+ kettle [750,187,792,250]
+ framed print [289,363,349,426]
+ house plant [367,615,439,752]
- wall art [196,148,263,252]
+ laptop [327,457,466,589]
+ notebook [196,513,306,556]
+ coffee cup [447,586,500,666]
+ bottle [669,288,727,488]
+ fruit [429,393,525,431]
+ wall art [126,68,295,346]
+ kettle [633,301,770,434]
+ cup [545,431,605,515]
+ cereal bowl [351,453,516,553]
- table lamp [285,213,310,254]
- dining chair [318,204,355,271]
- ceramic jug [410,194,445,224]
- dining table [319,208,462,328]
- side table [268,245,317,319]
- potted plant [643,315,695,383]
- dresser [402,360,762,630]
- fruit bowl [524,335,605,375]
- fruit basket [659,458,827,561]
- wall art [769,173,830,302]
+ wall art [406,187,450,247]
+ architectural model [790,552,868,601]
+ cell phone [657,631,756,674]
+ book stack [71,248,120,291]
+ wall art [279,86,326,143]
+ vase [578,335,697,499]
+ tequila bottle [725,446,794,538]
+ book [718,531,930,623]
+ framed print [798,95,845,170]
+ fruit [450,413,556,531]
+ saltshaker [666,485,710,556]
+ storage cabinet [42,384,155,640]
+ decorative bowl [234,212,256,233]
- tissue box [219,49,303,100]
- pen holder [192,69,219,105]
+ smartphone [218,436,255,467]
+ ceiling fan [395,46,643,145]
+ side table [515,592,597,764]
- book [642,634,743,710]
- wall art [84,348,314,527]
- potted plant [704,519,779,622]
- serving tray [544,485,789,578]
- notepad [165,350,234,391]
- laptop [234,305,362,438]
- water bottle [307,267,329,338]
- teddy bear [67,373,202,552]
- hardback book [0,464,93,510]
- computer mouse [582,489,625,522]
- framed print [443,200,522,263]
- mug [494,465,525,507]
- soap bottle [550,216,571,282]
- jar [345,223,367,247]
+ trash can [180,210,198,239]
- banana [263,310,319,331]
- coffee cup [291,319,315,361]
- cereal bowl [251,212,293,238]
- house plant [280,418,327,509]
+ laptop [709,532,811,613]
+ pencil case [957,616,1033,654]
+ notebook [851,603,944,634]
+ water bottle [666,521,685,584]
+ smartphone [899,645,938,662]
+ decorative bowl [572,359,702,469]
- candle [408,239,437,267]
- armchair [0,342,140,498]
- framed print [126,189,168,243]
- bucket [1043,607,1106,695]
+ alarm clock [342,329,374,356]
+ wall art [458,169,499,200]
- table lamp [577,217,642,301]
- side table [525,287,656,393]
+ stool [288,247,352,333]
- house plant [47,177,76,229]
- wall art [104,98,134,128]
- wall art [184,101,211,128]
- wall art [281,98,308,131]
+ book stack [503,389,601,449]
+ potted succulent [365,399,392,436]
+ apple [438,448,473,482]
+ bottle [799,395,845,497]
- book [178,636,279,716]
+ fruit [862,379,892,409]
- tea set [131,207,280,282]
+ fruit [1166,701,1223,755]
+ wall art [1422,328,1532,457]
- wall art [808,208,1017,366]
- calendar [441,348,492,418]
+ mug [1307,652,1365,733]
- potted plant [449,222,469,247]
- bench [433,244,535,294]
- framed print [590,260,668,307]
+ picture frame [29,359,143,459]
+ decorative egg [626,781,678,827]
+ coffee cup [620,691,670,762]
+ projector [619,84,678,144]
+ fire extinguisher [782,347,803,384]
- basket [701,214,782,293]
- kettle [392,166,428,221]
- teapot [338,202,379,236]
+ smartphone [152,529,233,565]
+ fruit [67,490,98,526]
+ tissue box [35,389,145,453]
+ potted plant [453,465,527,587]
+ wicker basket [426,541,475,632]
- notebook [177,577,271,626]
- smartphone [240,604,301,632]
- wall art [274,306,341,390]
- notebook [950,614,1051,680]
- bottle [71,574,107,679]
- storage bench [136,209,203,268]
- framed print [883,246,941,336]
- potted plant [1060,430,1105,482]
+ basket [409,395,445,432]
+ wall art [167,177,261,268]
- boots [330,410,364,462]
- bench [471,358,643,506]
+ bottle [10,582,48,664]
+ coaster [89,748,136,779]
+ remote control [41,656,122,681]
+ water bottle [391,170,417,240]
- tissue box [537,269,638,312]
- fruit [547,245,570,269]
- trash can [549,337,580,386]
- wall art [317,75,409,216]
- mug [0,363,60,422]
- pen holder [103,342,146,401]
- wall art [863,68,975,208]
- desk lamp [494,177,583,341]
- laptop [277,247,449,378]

--

Every line in the records above that contains the word "decorative" is to be copied out.

+ decorative bowl [234,212,256,233]
+ decorative bowl [572,359,702,469]
+ decorative egg [626,781,678,827]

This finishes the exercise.